Em Janeiro a época acabou mesmo para o Sporting. A eliminação da Taça de Portugal, em Chaves, deu origem a uma entrada do Presidente no balneário e a críticas ferozes à atitude e desempenho dos atletas. Mais uma vez, eram os atletas os culpados de tudo. A partir daqui, o plantel desligou para apenas voltar a ligar quando o objectivo passava por um dos seus - tornar Bas Dost o Bota de Ouro. Passando Messi para a frente dessa corrida e perdida a esperança de atingir esse objectivo, o plantel entrou de férias.

Jorge Jesus

JJ é, talvez, o melhor treinador de campo do campeonato nacional mas é, também, um dos piores do que toca a trabalhar mentalmente os seus atletas.
Quando "eu ganho" ou "nós ganhamos" mas "eles perdem", dificilmente se conseguirá ter um plantel a dar tudo por um todo.
JJ perdeu a pessoa que controlava o que dizia - Evandro Mora saiu no final da época passada - e isso notou-se, e muito, durante este campeonato. JJ sempre disse o que quis só que, sem filtro, o descalabro foi total.
Se não trabalhar essa parte em si mesmo, dificilmente terá sucesso.

Vitória SC e SP Braga

Tão perto e tão longe

Excluindo os três grandes, Vitória de Guimarães e Sporting de Braga são os clubes onde a pressão de resultados é maior.

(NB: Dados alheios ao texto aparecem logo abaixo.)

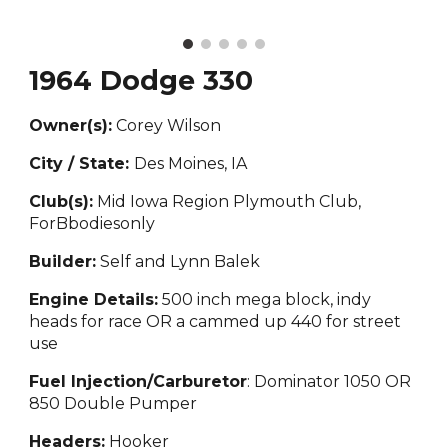
1964 Dodge 330
Owner(s):
Corey Wilson
City / State:
Des Moine
s, IA
Club(s):
Mid Iowa Region Plymouth Club,
ForBbodiesonly
Builder:
Self and Lynn Balek
Engine Details:
500 inch mega block, indy
heads for race OR a cammed up 440 for street
use
Fuel Injection/Carburetor
: Dominator 1050 OR
850 Double Pumper
Headers:
Hooker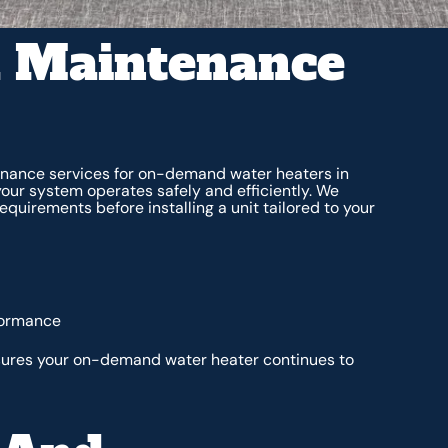
d Maintenance
enance services for on-demand water heaters in
e your system operates safely and efficiently. We
quirements before installing a unit tailored to your
formance
ures your on-demand water heater continues to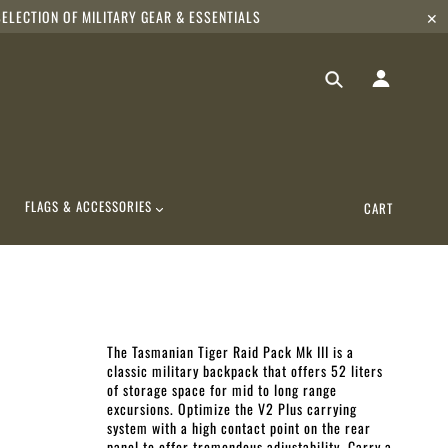
ELECTION OF MILITARY GEAR & ESSENTIALS
✕
FLAGS & ACCESSORIES
CART
The Tasmanian Tiger Raid Pack Mk III
is a
classic military backpack that offers 52 liters
of storage space for mid to long range
excursions. Optimize the V2 Plus carrying
system with a high contact point on the rear
panel to offer tremendous adjustability. Carry a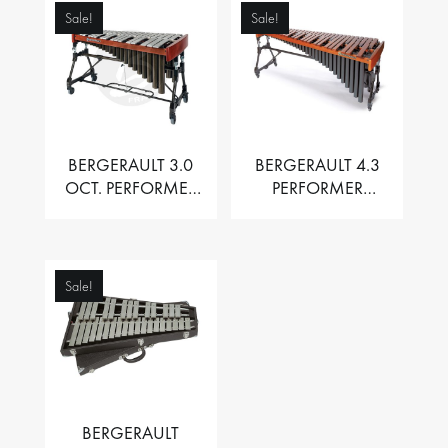
Sale!
Sale!
BERGERAULT 3.0
BERGERAULT 4.3
OCT. PERFORMER
PERFORMER
VIBRAPHONE WITH
MARIMBA –
MOTOR
PADOUK BARS
Sale!
BERGERAULT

No caso do Vitória, tal como no Benfica, a estabilidade directiva foi um dos grandes pilares do sucesso. Pedro Martins preparou a sua equipa para lutar por um lugar na Europa e nunca se deixou deslumbrar com os resultados, provavelmente melhores que o esperado.
Assegurado esse objectivo, foi possível pensar mais acima e olhar para o 3º lugar mas sempre numa perspectiva de lucro e não como um objectivo em si mesmo. Era algo que servia para manter os atletas focados, concentrados e motivados.

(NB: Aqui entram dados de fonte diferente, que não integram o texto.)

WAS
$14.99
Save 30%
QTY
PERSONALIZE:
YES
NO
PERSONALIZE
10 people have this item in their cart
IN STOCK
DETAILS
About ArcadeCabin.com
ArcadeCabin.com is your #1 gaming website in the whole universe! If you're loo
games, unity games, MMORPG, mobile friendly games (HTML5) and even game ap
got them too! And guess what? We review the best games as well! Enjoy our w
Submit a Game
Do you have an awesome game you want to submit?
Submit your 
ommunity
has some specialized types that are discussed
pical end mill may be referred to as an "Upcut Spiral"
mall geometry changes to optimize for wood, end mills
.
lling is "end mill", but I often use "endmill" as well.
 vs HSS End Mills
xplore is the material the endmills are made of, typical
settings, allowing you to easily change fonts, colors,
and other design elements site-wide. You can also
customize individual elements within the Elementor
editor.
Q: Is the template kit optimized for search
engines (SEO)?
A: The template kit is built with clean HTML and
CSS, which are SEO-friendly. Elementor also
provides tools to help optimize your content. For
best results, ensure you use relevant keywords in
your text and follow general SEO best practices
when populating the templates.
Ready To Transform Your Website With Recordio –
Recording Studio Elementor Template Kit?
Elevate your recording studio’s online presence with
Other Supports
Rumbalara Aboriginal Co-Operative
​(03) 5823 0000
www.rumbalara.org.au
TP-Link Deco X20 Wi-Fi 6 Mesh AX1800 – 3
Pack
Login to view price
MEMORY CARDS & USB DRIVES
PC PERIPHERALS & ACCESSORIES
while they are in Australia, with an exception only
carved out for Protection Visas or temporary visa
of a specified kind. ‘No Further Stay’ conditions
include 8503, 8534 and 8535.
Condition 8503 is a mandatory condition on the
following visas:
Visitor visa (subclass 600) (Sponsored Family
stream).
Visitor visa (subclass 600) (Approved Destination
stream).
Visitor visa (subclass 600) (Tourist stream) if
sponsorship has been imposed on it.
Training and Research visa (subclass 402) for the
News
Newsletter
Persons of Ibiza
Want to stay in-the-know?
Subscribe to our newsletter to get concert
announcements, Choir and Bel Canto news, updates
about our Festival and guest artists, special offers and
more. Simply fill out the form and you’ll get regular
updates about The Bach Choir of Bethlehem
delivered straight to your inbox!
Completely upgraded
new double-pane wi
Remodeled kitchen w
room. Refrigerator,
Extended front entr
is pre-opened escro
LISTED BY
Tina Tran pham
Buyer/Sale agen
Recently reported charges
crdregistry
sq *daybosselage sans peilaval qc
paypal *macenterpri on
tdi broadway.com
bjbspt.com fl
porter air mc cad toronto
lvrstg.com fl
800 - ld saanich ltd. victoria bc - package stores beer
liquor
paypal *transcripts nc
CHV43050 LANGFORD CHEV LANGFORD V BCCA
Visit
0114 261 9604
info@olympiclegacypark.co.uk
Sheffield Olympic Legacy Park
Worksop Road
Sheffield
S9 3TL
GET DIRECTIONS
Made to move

Fazer melhor na próxima época será complicado, até pela presença na Liga Europa, mas se não se deslumbrarem, o próximo ano tem tudo para continuar a ser de sucesso.

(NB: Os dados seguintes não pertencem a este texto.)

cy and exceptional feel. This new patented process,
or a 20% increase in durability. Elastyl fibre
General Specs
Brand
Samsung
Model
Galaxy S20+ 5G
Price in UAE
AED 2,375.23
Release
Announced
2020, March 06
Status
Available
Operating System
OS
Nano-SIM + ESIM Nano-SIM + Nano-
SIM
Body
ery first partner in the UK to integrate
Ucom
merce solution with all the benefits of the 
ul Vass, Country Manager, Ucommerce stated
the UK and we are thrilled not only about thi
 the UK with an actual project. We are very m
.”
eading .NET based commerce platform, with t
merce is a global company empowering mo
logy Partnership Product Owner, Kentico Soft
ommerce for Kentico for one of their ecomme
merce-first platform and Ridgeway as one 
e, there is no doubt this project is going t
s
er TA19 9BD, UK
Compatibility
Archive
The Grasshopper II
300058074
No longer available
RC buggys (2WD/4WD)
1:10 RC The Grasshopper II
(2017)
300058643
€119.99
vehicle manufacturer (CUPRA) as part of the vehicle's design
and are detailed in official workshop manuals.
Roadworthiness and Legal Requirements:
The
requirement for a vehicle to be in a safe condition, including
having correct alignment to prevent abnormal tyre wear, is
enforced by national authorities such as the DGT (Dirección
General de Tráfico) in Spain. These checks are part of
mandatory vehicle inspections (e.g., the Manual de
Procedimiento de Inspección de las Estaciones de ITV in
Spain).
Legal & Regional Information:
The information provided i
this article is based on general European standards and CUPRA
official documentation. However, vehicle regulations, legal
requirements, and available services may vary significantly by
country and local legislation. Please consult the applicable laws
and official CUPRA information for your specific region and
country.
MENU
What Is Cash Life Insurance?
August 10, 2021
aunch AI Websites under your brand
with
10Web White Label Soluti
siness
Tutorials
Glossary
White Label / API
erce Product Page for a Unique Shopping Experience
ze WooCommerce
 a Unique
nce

O SC Braga passou exatamente pelo oposto do seu vizinho do Minho. Salvador deslumbrou-se com o crescimento recente e quis dar um passo maior que a perna - a distância entre o Braga e os grandes é demasiado grande para querer encurtar assim.
Despediu Peseiro mais pelo desempenho na Europa que pelo campeonato e foi contratar Jorge Simão. Pelo meio, Abel foi a Alvalade vencer e colocar o Braga na 3ª posição. Quando entrou, Simão colocou o obejctivo demasiado acima e disse que queria manter o terceiro lugar. Se quisesse o quarto lugar mas, já que estava em terceiro iria tentar manter esse lugar, faria mais sentido e não acrescentava pressão.
De seguida, entrou a "matar" tentando mudar muita coisa em pouco tempo. Foi buscar jogadores para posições nucleares, "afastando" do 11 alguns nomes importantes no balneário. Correu mal. Deu sempre a sensação que o plantel não estava com ele.
A instabilidade das mudanças de treinador, a ambição excessiva e desmedida de Presidente e Treinador, criaram uma distância anormal entre eles e o plantel, entre o que se quer e o que se sabe poder dar. Os objectivos devem ser ambiciosos mas, sobretudo, realistas.
Jorge Simão não estava preparado para um clube como o Braga. A postura "confiante" e o discurso demasiado ambicioso, ou têm resultados que os sustentem ou as coisas correram mal, a confiança acaba por ser encarada como arrogância.